Lawmakers worry KPERS may be target during revenue shortfall

? The troubled Kansas Public Employees Retirement System has started showing new signs of health in the past two years with big gains in the stock market and changes in the system requiring increased contributions from both the state and its employees.

But new concerns were raised Monday that those gains could come undone if Kansas lawmakers decide to cut back on the state’s contributions to the pension system to address a looming $715 million revenue shortfall.

Sen. Laura Kelly, D-Topeka, asked KPERS officials Monday to come up with projections about what that would do to the system’s unfunded liability.

“Those of us who have been around here long enough know that when tough times come, we have either reduced or eliminated our KPERS contributions,” Kelly said during a meeting of the Legislature’s Joint Committee on Pensions and Investments.

Last week, state budget officials released new revenue projections showing lawmakers will need to cut $279 million in spending to balance this year’s budget. And for the next fiscal year, which begins July 1, they will need to carry those cuts forward and make another $435.7 million in spending cuts.

KPERS manages the retirement benefits for nearly 82,000 retired public employees, as well as nearly 175,000 active public employees. Those include employees of state government, public school districts and municipal governments in Kansas. There are another 19,300 “inactive” members, meaning they no longer work for an employer that is part of the KPERS system but they still have money in a KPERS account that can be used for retirement.

The system currently has an unfunded actuarial liability of just under $10 billion. That’s the difference between the current value of its assets now, plus any earnings those investments would realize, minus the cost of future retirement benefits it has already accrued. Unfunded liabilities are generally projected over a 40-year period.

But Republican leaders on the panel said there is little chance of cutting back on KPERS contributions to make up for the revenue shortfalls, although they left open the possibility that the funding may have to come from money other than the state general fund.

“We need to keep those commitments,” said Sen. Jeff King, R-Independence, who chairs the panel. “I am always open to suggestions — what we’ve seen from other states; new proposals to more efficiently make those commitments we’ve made — but keeping the commitment to paying down the unfunded liability is vital.”

One measure included in the 2012 KPERS reform bill was a provision allowing the transfer of excess casino gaming revenue to be used to pay down the system’s unfunded liability.

But Conroy said Monday that although KPERS has received more than $40 million of gaming revenue, that money was used instead of general fund money to make the state’s employer contribution, not as additional money to pay down the unfunded liability earlier.

Kelly’s question came after a report by KPERS Executive Director Alan Conroy, who said the system’s unfunded liability fell below $10 billion in May of this year, while the total market value of its assets rose above $16 billion.

Conroy said much of that has been due to strong gains in the stock market the past two years.
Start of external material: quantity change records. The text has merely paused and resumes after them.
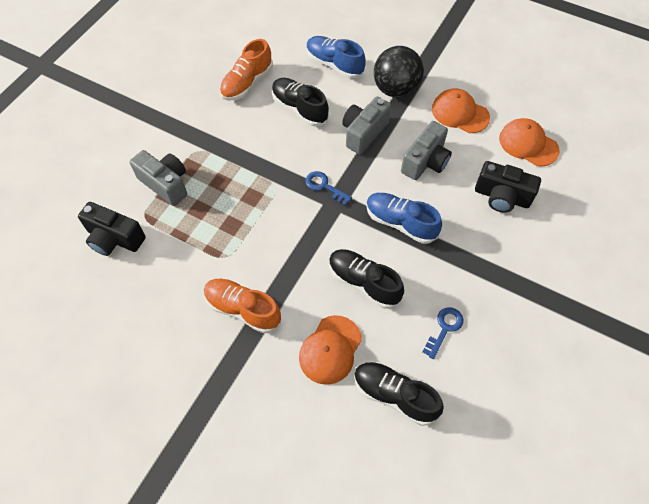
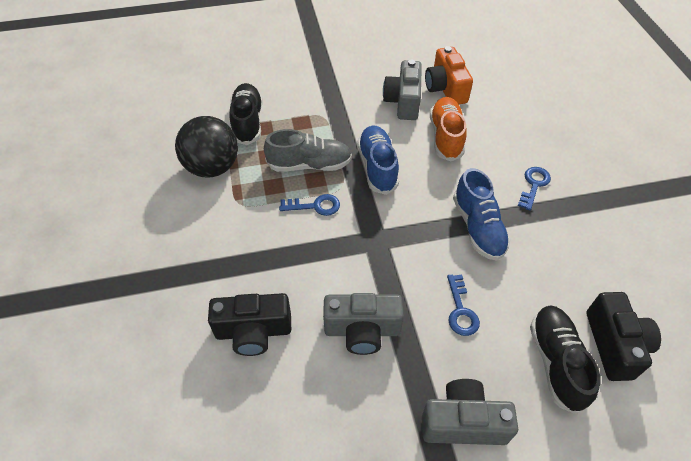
black shoe: [272,78,329,126] [329,249,404,309] [354,362,444,426] = 3 -> [229,83,263,145] [530,306,600,414] = 2
blue key: [305,171,352,206] [422,307,463,359] = 2 -> [279,194,340,216] [447,274,480,336] [518,167,551,211] = 3
grey shoe: none = 0 -> [264,129,352,172] = 1
orange camera: none = 0 -> [425,46,473,105] = 1
orange cap: [299,315,362,385] [432,88,490,133] [499,118,560,166] = 3 -> none = 0
orange shoe: [204,279,281,333] [220,39,273,101] = 2 -> [430,97,466,162] = 1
That included a 14 percent return on investments in 2012, followed by a 17.7 percent rate of return in 2013.

As of June 30, he said, the fund’s 20-year average rate of return has been 8.9 percent, which is slightly higher than fund managers assume in their long-term projections. And that included huge losses the fund suffered during the Great Recession.

Conroy also said recent reforms enacted by the Legislature have contributed to the fund’s turnaround. In 2012, lawmakers passed a bill calling for increased contributions from both employers and employees.

Because of those changes, Conroy said, KPERS is now on pace to eliminate its unfunded liability, now estimated at $9.8 billion, in calendar year 2033.